The intended use of the Portable Hyperbaric Chamber Revitalair® 430+ is to treat acute mountain sickness under the prescription of a health professional. The medical device is designed for use at health institutions and physician offices.

The Portable Hyperbaric Chamber Revitalair® 430+ is a hyperbaric semi rigid chamber for low pressures (operating at pressures of no greater than 1.5 atmospheres absolute (ATA)). The operational design pressure of a hyperbaric chamber that encloses a human within its pressure boundary falls within the scope of the American Society of Mechanical Engineers Pressure Vessels Human Occupancy 1 (ASME PVHO 1-2012).

Revitalair® 430+ consists of 2 parts, the cabin or chamber and the compressor's cabinet. The chamber, weighing 62 pounds, is constructed of an airtight polyester-based plastic fabric joined by aluminum rings, forming a cylinder 900 mm in diameter and 1850 mm in length (Figure 1).

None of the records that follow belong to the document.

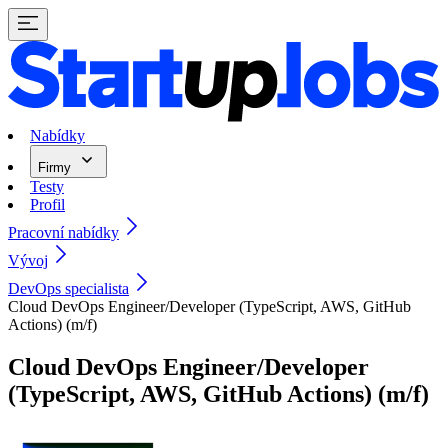
Nabídky
Firmy
Testy
Profil
Pracovní nabídky
Vývoj
DevOps specialista
Cloud DevOps Engineer/Developer (TypeScript, AWS, GitHub
Actions) (m/f)
Cloud DevOps Engineer/Developer
(TypeScript, AWS, GitHub Actions) (m/f)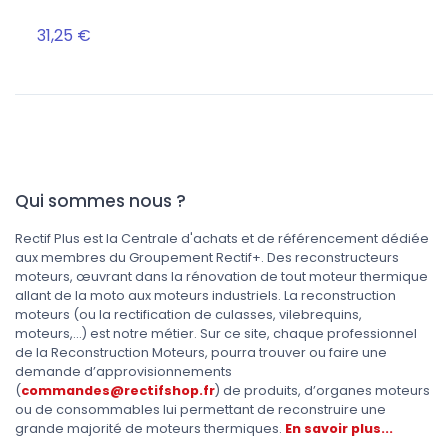
SUR 
31,25 €
Qui sommes nous ?
Rectif Plus est la Centrale d'achats et de référencement dédiée
aux membres du Groupement Rectif+. Des reconstructeurs
moteurs, œuvrant dans la rénovation de tout moteur thermique
allant de la moto aux moteurs industriels. La reconstruction
moteurs (ou la rectification de culasses, vilebrequins,
moteurs,...) est notre métier. Sur ce site, chaque professionnel
de la Reconstruction Moteurs, pourra trouver ou faire une
demande d’approvisionnements
(
commandes@rectifshop.fr
) de produits, d’organes moteurs
ou de consommables lui permettant de reconstruire une
grande majorité de moteurs thermiques.
En savoir plus...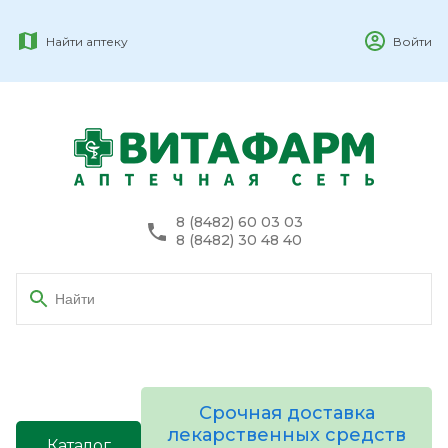
Найти аптеку
Войти
8 (8482) 60 03 03
8 (8482) 30 48 40
Срочная доставка
лекарственных средств
Каталог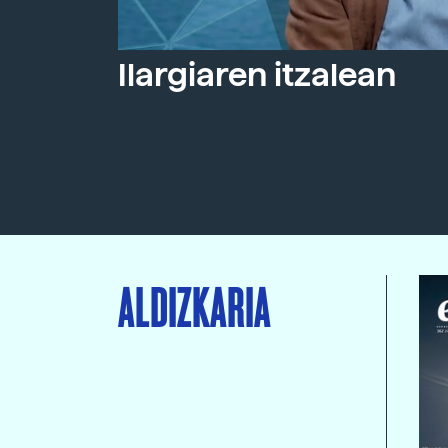
Ilargiaren itzalean
ALDIZKARIA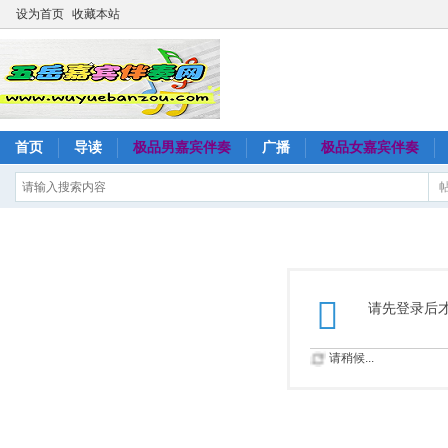
设为首页
收藏本站
首页
导读
极品男嘉宾伴奏
广播
极品女嘉宾伴奏
请先登录后
请稍候...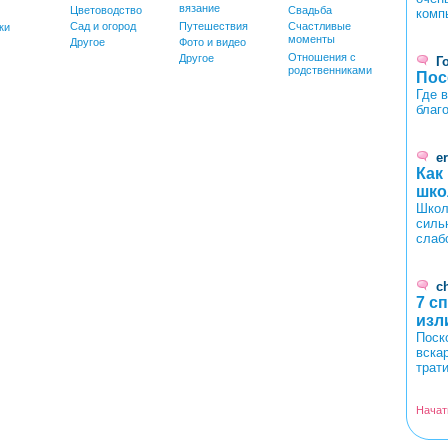
вязание
Цветоводство
Свадьба
комп
Сад и огород
Путешествия
Счастливые
ки
моменты
Другое
Фото и видео
Отношения с
Другое
Г
родственниками
Пос
Где 
благ
er
Как
шко
Школ
силь
слаб
c
7 с
изл
Поск
вска
трат
Начат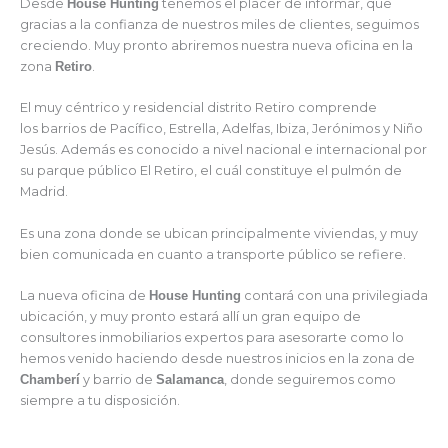
Desde
House Hunting
tenemos el placer de informar, que
gracias a la confianza de nuestros miles de clientes, seguimos
creciendo. Muy pronto abriremos nuestra nueva oficina en la
zona
Retiro
.
El muy céntrico y residencial distrito Retiro comprende
los barrios de Pacífico, Estrella, Adelfas, Ibiza, Jerónimos y Niño
Jesús. Además es conocido a nivel nacional e internacional por
su parque público El Retiro, el cuál constituye el pulmón de
Madrid.
Es una zona donde se ubican principalmente viviendas, y muy
bien comunicada en cuanto a transporte público se refiere.
La nueva oficina de
House Hunting
contará con una privilegiada
ubicación, y muy pronto estará allí un gran equipo de
consultores inmobiliarios expertos para asesorarte como lo
hemos venido haciendo desde nuestros inicios en la zona de
Chamberí
y barrio de
Salamanca
, donde seguiremos como
siempre a tu disposición.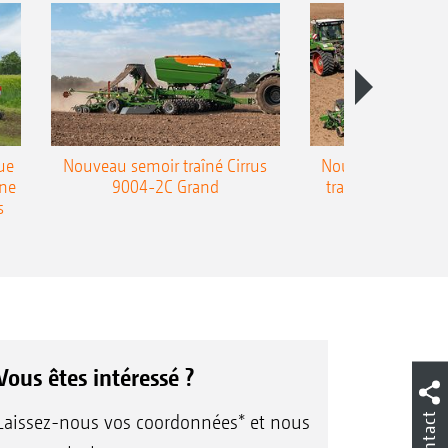
ue
Nouveau semoir traîné Cirrus
Nouveau semoir 
une
9004-2C Grand
traîné Precea-T
s
Vous êtes intéressé ?
Contact
Laissez-nous vos coordonnées* et nous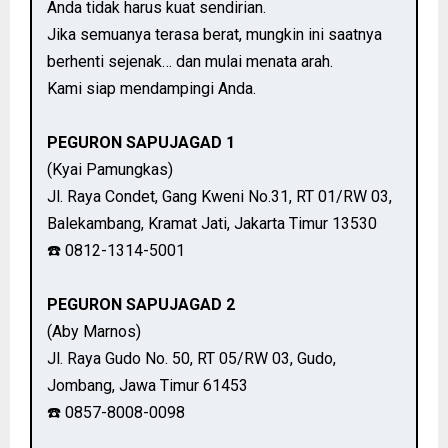
Anda tidak harus kuat sendirian.
Jika semuanya terasa berat, mungkin ini saatnya
berhenti sejenak… dan mulai menata arah.
Kami siap mendampingi Anda.
PEGURON SAPUJAGAD 1
(Kyai Pamungkas)
Jl. Raya Condet, Gang Kweni No.31, RT 01/RW 03,
Balekambang, Kramat Jati, Jakarta Timur 13530
☎️ 0812-1314-5001
PEGURON SAPUJAGAD 2
(Aby Marnos)
Jl. Raya Gudo No. 50, RT 05/RW 03, Gudo,
Jombang, Jawa Timur 61453
☎️ 0857-8008-0098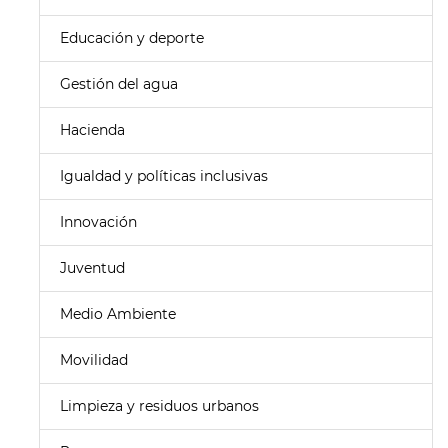
Educación y deporte
Gestión del agua
Hacienda
Igualdad y políticas inclusivas
Innovación
Juventud
Medio Ambiente
Movilidad
Limpieza y residuos urbanos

The chamber is inflated with atmospheric air through an electric compressor. Fittings allow the chamber to be connected to compressed air by means of manually controlled valves. The safety or relief valves are operated at pressures of 1.5 ATM which ensures safe operations. The compressor has an additional safety valve for any obstruction of the supply hose from the compressor to the Revitalair® 430+ has 10 transparent windows to let in light, 360º viewing and enable easy verification of the patient's comfort from the outside. The Revitalair® 430+ can be operated from the exterior. After folding it up, the Revitalair® 430+ is placed in its transportation box or in the optional carrying case.

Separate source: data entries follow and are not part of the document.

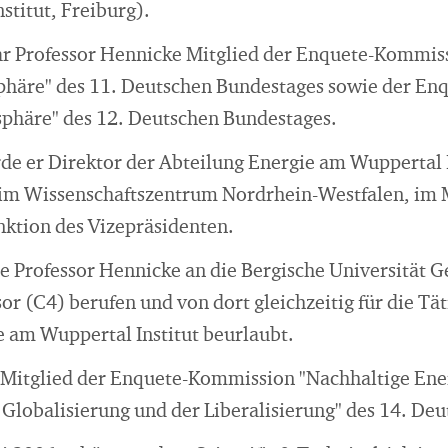
stitut, Freiburg).
ar Professor Hennicke Mitglied der Enquete-Kommis
phäre" des 11. Deutschen Bundestages sowie der E
phäre" des 12. Deutschen Bundestages.
e er Direktor der Abteilung Energie am Wuppertal In
im Wissenschaftszentrum Nordrhein-Westfalen, im
unktion des Vizepräsidenten.
 Professor Hennicke an die Bergische Universität 
or (C4) berufen und von dort gleichzeitig für die Tät
e am Wuppertal Institut beurlaubt.
 Mitglied der Enquete-Kommission "Nachhaltige Ene
Globalisierung und der Liberalisierung" des 14. De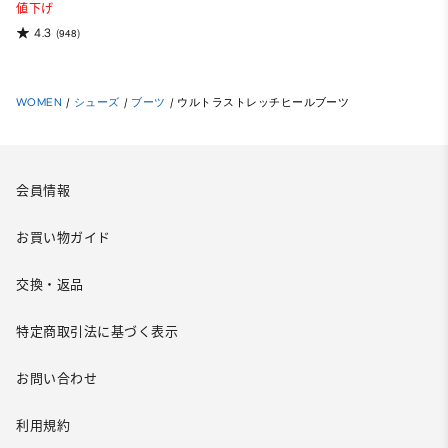
値下げ
4.3
(948)
WOMEN
/
シューズ
/
ブーツ
/
ウルトラストレッチヒールブーツ
会員情報
お買い物ガイド
交換・返品
特定商取引法に基づく表示
お問い合わせ
利用規約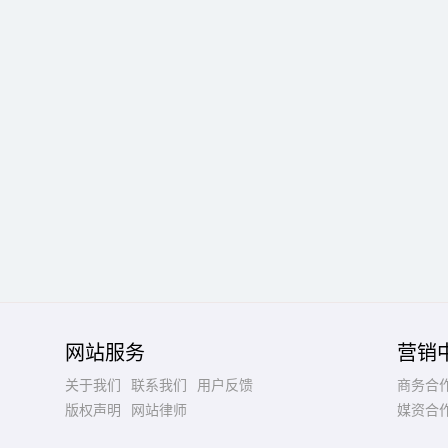
网站服务
营销
关于我们
联系我们
用户反馈
商务合
版权声明
网站律师
媒资合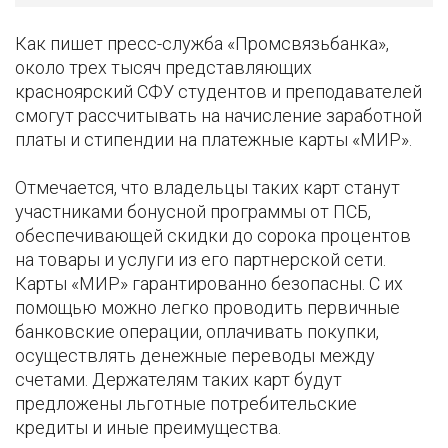
Как пишет пресс-служба «Промсвязьбанка»,
около трех тысяч представляющих
красноярский СФУ студентов и преподавателей
смогут рассчитывать на начисление заработной
платы и стипендии на платежные карты «МИР».
Отмечается, что владельцы таких карт станут
участниками бонусной программы от ПСБ,
обеспечивающей скидки до сорока процентов
на товары и услуги из его партнерской сети.
Карты «МИР» гарантированно безопасны. С их
помощью можно легко проводить первичные
банковские операции, оплачивать покупки,
осуществлять денежные переводы между
счетами. Держателям таких карт будут
предложены льготные потребительские
кредиты и иные преимущества.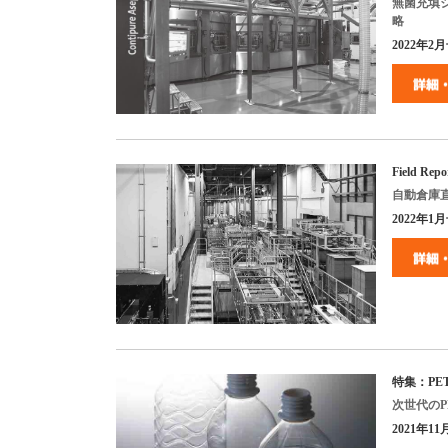
無菌充填
略
2022
年
2
月
Field Repo
自動倉庫
2022
年
1
月
特集：
PE
次世代の
P
2021
年
11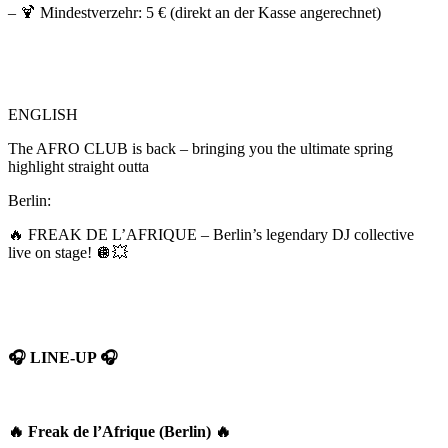
–
🍹
Mindestverzehr: 5 € (direkt an der Kasse angerechnet)
ENGLISH
The AFRO CLUB is back – bringing you the ultimate spring
highlight straight outta
Berlin:
🔥
FREAK DE L’AFRIQUE – Berlin’s legendary DJ collective
live on stage!
🪩💥
🎧
LINE-UP
🎧
🔥
Freak de l’Afrique (Berlin)
🔥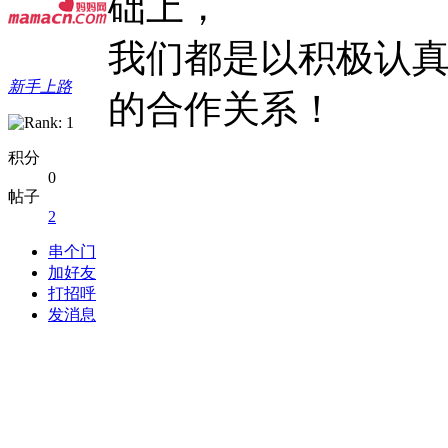
础上，
我们都是以积极认
新手上路
的合作关系！
积分
0
帖子
2
串个门
加好友
打招呼
发消息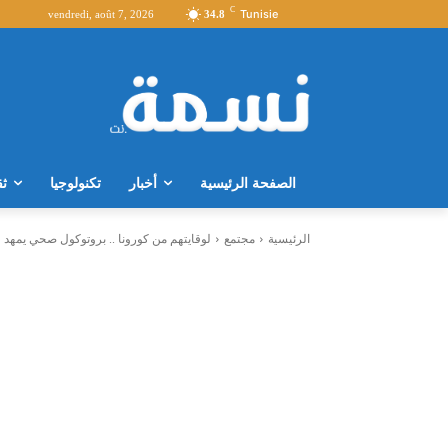
C
Tunisie
vendredi, août 7, 2026
34.8
الصفحة الرئيسية
أخبار
تكنولوجيا
ثق
الرئيسية
مجتمع
لوقايتهم من كورونا .. بروتوكول صحي يمهد 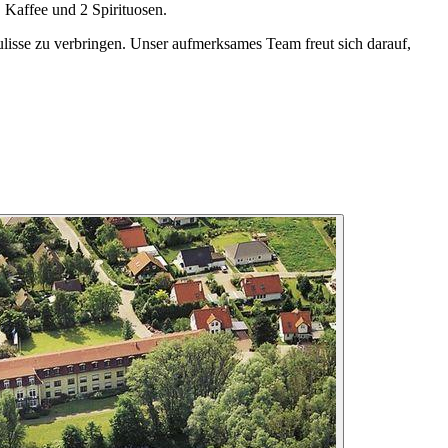
Kaffee und 2 Spirituosen.
ulisse zu verbringen. Unser aufmerksames Team freut sich darauf,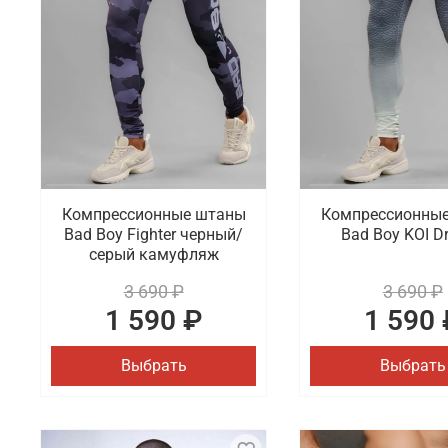
Компрессионные штаны
Компрессионны
Bad Boy Fighter черный/
Bad Boy KOI D
серый камуфляж
3 690 ₽
3 690 ₽
1 590 ₽
1 590 
Выбрать
Выбрать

The provided text describes a 510(k) premarket notification for a medical device, the Revitalair 430+ Hyperbaric Chamber. It primarily focuses on demonstrating substantial equivalence to a legally marketed predicate device rather than presenting a study of the device's performance against specific acceptance criteria for an AI/ML-driven diagnostic system.

The document does not contain information about:

• Acceptance criteria and reported performance of an AI/ML device.
• Sample sizes, data provenance, or ground truth establishment for a test set in the context of AI/ML validation.
• Number and qualifications of experts or adjudication methods for establishing ground truth for AI/ML.
• MRMC comparative effectiveness studies or standalone AI algorithm performance.
• Training set details for an AI/ML model.

This document is a regulatory submission for a physical medical device (a hyperbaric chamber) and relies on demonstrating substantial equivalence to existing predicate devices, rather than validating a novel AI/ML algorithm's analytical and clinical performance. Therefore, the requested information pertaining to acceptance criteria and performance study for an AI/ML device is not applicable and not present in the provided text.

The closest relevant information is the non-clinical performance data which focuses on safety and engineering standards for the physical device, not an AI/ML system. These include:

• Electrical safety testing (IEC 60601-1)
• Electromagnetic Disturbance (EMD) testing (IEC 60601-1-2)
• Biocompatibility testing (ISO 10993 and ISO 18562)
• Device Life Report (reliability analysis)
• Pressure Testing (ASME PVHO-1-2007)

The document states: "There was no human clinical testing required to support the medical device as the indications for use is equivalent to the predicate device. These types of devices, including the predicate devices, have been on the market for many years with proven safety and efficacy for the device. The non-clinical testing detailed in this submission supports the substantial equivalence of the device." This further confirms that it's not a study validating an AI/ML device.